> [Data items]
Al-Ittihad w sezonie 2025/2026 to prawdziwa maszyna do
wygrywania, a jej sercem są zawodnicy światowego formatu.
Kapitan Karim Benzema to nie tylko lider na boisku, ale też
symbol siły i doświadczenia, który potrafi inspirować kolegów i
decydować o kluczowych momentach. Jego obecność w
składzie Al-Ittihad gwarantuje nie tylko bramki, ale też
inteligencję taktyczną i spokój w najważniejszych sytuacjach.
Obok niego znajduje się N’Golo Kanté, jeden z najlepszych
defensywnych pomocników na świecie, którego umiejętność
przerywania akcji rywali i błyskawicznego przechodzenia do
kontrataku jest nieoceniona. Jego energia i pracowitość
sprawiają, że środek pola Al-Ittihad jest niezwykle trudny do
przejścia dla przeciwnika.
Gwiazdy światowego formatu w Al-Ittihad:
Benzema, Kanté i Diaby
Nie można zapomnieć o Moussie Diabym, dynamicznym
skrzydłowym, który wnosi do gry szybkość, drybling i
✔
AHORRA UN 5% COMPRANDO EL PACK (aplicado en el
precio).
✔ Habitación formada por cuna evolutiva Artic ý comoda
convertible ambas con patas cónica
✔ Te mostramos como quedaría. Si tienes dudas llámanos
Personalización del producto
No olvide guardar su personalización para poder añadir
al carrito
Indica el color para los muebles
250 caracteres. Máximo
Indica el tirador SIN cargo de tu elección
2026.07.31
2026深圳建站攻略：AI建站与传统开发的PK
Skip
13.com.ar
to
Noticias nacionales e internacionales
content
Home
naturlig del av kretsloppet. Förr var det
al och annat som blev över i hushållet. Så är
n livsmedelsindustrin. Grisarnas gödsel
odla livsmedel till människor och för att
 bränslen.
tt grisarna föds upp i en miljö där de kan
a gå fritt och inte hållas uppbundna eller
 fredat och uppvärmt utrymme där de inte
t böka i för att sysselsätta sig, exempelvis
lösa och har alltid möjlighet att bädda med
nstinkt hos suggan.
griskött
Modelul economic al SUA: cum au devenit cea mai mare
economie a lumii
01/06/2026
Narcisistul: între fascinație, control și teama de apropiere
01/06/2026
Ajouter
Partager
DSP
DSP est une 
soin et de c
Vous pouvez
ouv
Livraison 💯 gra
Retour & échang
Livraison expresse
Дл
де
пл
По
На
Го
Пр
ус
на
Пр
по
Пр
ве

> [WHAT YOU NEED TO DO] Show every line from the entries above in which the word "Benzema" appears.

> [RESPONSE BELOW]
Kapitan Karim Benzema to nie tylko lider na boisku, ale też
Benzema, Kanté i Diaby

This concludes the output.